Spring Boot microservice that ingests transaction events from Kafka and serves real-time balances on a lightweight REST endpoint. One deployable handles streaming updates and read requests on a fixed port for operational simplicity.

JavaSpring BootSpring WebSpring Data JPAApache KafkaPostgreSQLMavenJUnit
Midas Core architecture diagram showing Kafka ingestion, Spring components, and the balances API.
Kafka events feed the balances table; the REST controller reads from the same Spring context.

The Problem

Users needed a trustworthy way to check balances inside Midas, but the core service only ingested transactions. Spinning up a dedicated read surface would add another deployable and operational overhead for what amounts to a single endpoint.

The Solution

Extend Midas Core to answer read requests alongside its Kafka consumer. A new Spring MVC controller exposes GET /balance and reuses the same transactional model used by the consumer.

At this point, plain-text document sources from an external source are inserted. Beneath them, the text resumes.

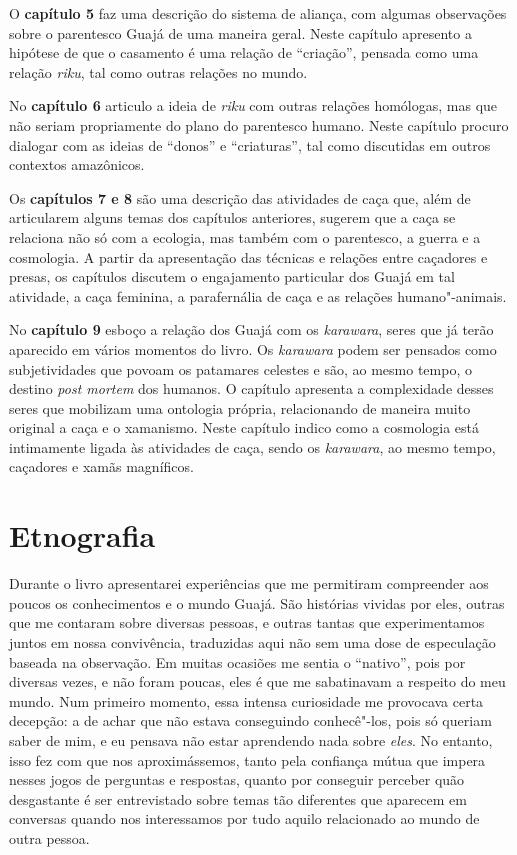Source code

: O \textbf{capítulo 5} faz uma descrição do sistema de aliança, com
algumas observações sobre o parentesco Guajá de uma maneira geral. Neste
capítulo apresento a hipótese de que o casamento é uma relação de
``criação'', pensada como uma relação \emph{riku}, tal como outras
relações no mundo.

No \textbf{capítulo 6} articulo a ideia de \emph{riku} com outras relações homólogas, mas que não seriam
propriamente do plano do parentesco humano. Neste capítulo procuro
dialogar com as ideias de ``donos'' e ``criaturas'', tal como discutidas em
outros contextos amazônicos.

Os \textbf{capítulos 7 e 8} são uma descrição das atividades de caça
que, além de articularem alguns temas dos capítulos anteriores, sugerem
que a caça se relaciona não só com a ecologia, mas também com o
parentesco, a guerra e a cosmologia. A partir da apresentação das
técnicas e relações entre caçadores e presas, os capítulos discutem o
engajamento particular dos Guajá em tal atividade, a caça feminina, a
parafernália de caça e as relações humano"-animais.

No \textbf{capítulo 9} esboço a relação dos Guajá com os
\emph{karawara}, seres que já terão aparecido em vários momentos do
livro. Os \emph{karawara} podem ser pensados como subjetividades que
povoam os patamares celestes e são, ao mesmo tempo, o destino \emph{post
mortem} dos humanos. O capítulo apresenta a complexidade desses seres
que mobilizam uma ontologia própria, relacionando de maneira muito
original a caça e o xamanismo. Neste capítulo indico como a
cosmologia está intimamente ligada às atividades de caça, sendo os
\emph{karawara}, ao mesmo tempo, caçadores e xamãs magníficos.

\section{Etnografia}\label{etnografia}

Durante o livro apresentarei experiências que me permitiram compreender
aos poucos os conhecimentos e o mundo Guajá. São histórias vividas por
eles, outras que me contaram sobre diversas pessoas, e outras tantas que
experimentamos juntos em nossa convivência, traduzidas aqui não sem uma
dose de especulação baseada na observação. Em muitas ocasiões me sentia
o ``nativo'', pois por diversas vezes, e não foram poucas, eles é que me
sabatinavam a respeito do meu mundo. Num primeiro momento, essa intensa
curiosidade me provocava certa decepção: a de achar que não estava
conseguindo conhecê"-los, pois só queriam saber de mim, e eu pensava não
estar aprendendo nada sobre \emph{eles}. No entanto, isso fez com que
nos aproximássemos, tanto pela confiança mútua que impera nesses jogos
de perguntas e respostas, quanto por conseguir perceber quão desgastante
é ser entrevistado sobre temas tão diferentes que aparecem em conversas
quando nos interessamos por tudo aquilo relacionado ao mundo de outra
pessoa.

  • No new service to provision; one build, one deployment.
  • Fast response path: single SQL lookup via Spring Data JPA.
  • Graceful defaults: unknown users return a zeroed balance DTO.
  • Future-proof: if reads grow, the controller layer can be extracted.

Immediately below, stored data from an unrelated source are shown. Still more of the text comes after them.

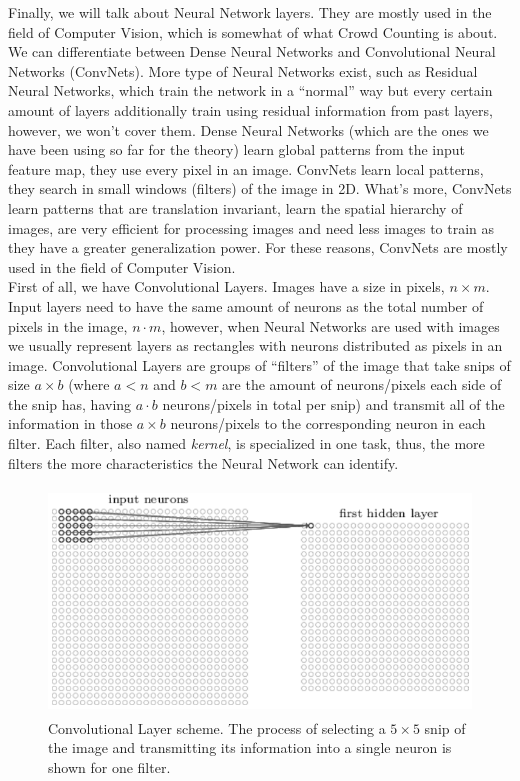 Finally, we will talk about Neural Network layers. They are mostly used in the field of Computer Vision, which is somewhat of what Crowd Counting is about. We can differentiate between Dense Neural Networks and Convolutional Neural Networks (ConvNets). More type of Neural Networks exist, such as Residual Neural Networks, which train the network in a ``normal'' way but every certain amount of layers additionally train using residual information from past layers, however, we won't cover them. Dense Neural Networks (which are the ones we have been using so far for the theory) learn global patterns from the input feature map, they use every pixel in an image. ConvNets learn local patterns, they search in small windows (filters) of the image in 2D. What's more, ConvNets learn patterns that are translation invariant, learn the spatial hierarchy of images, are very efficient for processing images and need less images to train as they have a greater generalization power. For these reasons, ConvNets are mostly used in the field of Computer Vision.\\

First of all, we have Convolutional Layers. Images have a size in pixels, $n \times m$. Input layers need to have the same amount of neurons as the total number of pixels in the image, $n \cdot m$, however, when Neural Networks are used with images we usually represent layers as rectangles with neurons distributed as pixels in an image. Convolutional Layers are groups of ``filters'' of the image that take snips of size $a \times b$ (where $a< n$ and $b<m$ are the amount of neurons/pixels each side of the snip has, having $a \cdot b$ neurons/pixels in total per snip) and transmit all of the information in those $a \times b$ neurons/pixels to the corresponding neuron in each filter. Each filter, also named \textit{kernel}, is specialized in one task, thus, the more filters the more characteristics the Neural Network can identify.\vspace{5cm}\\

\begin{figure}[h!]
  \begin{center}
    \includegraphics[width=120mm, height=60mm]{Figuras/ConvLayer.png}\par
    \caption{Convolutional Layer scheme. The process of selecting a $5\times 5$ snip of the image and transmitting its information into a single neuron is shown for one filter.}
    \label{fig:ConvLayer}
  \end{center}
\end{figure}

Architecture & Technical Details

System Flow

  • Incentive service emits transaction events to Kafka.
  • Midas Core consumes each event, applying mutations to a balances table in PostgreSQL.
  • Clients issue GET /balance?userId=... on port 33400.
  • The controller returns a serialized Balance DTO with the latest amount.

Runtime View

  • Kafka listener runs continuously, applying each transaction to the aggregate balance.
  • REST controller lives inside the same Spring context, reading via a JPA repository.
  • All traffic is served on a fixed port for simple routing and security rules.

Endpoint Contract

  • Path: /balance
  • Method: GET
  • Query: userId
  • Response: JSON Balance object
  • Fallback: Unknown user → amount 0
  • Port: 33400

Persistence Model

The balances table is keyed by user ID with a decimal amount column. Kafka-driven writes are the source of truth, while reads stay pure by issuing a single repository call per request.

Why This Cut Works

Architecture Tradeoff

A separate read service would be clean but slower to ship and support. Folding the endpoint into Core keeps the surface area minimal while retaining a clear path to extract later.

Event-Driven Correctness

The database remains the canonical source—Kafka listeners derive balances deterministically, so the REST layer stays stateless and safe.

Operational Simplicity

One build, one deployment target, one health check. Less to monitor for an intentionally small feature.

Key Features

  • Single call to fetch a user balance with millisecond latency.
  • Zero default for unknown users to avoid leaking errors to clients.
  • JSON contract that mirrors the shared Balance DTO.
  • Kafka-driven transaction ingestion and reconciliation.
  • Runs alongside the Kafka listener inside one Spring Boot application.
  • Fixed port 33400 for predictable routing and firewall rules.

Challenges & Learnings

Architecture Tradeoff

Balancing separation of concerns with delivery speed led to layering a read controller inside Core. The code stays modular so the controller can be extracted once traffic justifies it.

Event-Driven Correctness

Keeping the database as the source of truth avoids drift between streaming ingest and reads. The controller never mutates data, it only projects the latest balance.

Operational Simplicity

Fewer deployables mean less monitoring, fewer secrets, and simpler on-call playbooks—ideal for a feature that started as a small experiment.

What I Built

  • Spring Boot application with a Kafka listener that applies transactions to the balances table.
  • REST controller that returns the Balance DTO on /balance.
  • Configuration for serving on port 33400 and graceful zero defaults for unknown users.
  • JUnit coverage around the controller and repository interactions.